Preflop Play intermediate

Implied Odds Explained

December 16, 2025

Implied odds are the money you expect to win on later streets when you complete your hand, on top of what's in the pot right now. They're why you can profitably call with a draw even when the immediate pot odds fall short.

Pot odds vs. implied odds

Pot odds only count the chips on the table now. But if you call with a flush draw and hit, you often win additional bets on the turn and river. Those future winnings are your implied odds. Add them to the current pot and a call that looked marginal on raw odds can become clearly profitable.

When implied odds are high

  • Deep stacks (more money left to win).
  • Hidden draws that get paid (a straight that doesn't look obvious).
  • Opponents who pay off — players who can't fold strong-but-second-best hands.

When implied odds are low (and reverse-implied odds bite)

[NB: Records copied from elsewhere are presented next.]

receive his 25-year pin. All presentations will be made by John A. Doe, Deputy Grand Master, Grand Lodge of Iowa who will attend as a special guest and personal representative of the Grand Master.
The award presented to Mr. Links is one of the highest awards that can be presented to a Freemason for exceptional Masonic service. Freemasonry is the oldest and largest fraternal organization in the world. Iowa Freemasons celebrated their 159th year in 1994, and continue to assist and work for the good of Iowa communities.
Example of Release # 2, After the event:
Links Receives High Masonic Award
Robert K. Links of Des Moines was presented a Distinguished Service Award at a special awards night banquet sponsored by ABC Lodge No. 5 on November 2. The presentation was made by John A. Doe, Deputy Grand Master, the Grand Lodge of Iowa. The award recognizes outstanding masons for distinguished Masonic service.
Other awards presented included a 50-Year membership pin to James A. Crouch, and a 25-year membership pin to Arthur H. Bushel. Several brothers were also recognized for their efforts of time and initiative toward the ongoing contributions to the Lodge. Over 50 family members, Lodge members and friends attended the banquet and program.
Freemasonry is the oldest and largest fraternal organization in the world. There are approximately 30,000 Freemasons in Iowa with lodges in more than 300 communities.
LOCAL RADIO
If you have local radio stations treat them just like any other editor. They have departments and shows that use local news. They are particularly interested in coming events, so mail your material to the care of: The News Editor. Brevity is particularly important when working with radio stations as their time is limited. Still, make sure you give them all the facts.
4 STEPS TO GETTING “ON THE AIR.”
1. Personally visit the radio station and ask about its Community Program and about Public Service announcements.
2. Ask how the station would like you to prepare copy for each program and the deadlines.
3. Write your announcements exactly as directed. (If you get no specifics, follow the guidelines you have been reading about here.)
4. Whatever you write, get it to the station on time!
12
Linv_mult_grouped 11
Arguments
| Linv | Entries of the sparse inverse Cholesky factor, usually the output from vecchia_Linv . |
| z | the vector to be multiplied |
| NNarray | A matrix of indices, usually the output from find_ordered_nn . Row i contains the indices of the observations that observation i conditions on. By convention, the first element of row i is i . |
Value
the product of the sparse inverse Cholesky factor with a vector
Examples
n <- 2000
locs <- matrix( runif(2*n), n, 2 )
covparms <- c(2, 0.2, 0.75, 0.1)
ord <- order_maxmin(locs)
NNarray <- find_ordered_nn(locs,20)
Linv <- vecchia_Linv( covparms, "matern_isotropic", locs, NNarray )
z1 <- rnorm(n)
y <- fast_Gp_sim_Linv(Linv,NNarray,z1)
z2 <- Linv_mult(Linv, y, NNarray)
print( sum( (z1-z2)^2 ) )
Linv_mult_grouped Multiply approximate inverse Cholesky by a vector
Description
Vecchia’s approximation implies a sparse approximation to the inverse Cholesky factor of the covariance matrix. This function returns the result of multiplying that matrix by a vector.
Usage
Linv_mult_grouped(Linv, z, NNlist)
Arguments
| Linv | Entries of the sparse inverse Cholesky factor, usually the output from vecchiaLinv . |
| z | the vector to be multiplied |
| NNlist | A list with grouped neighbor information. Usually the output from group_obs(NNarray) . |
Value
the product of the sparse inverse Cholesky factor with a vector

  • Shallow stacks (little left to win).
  • Obvious draws that shut down the action when they complete.
  • Reverse-implied odds: when hitting your hand can still leave you second-best and cost you more — for example, a small flush against a possible bigger flush. Here, completing your draw can lose you money, not win it.

How to use them

Estimate, roughly, how much you'll win when you hit and how often you'll get paid, then add that to the current pot odds. If the combined picture clears your equity threshold, continue; if not, fold.

Common mistakes

  • Assuming you'll always get paid in full when you hit.
  • Ignoring reverse-implied odds with weak draws.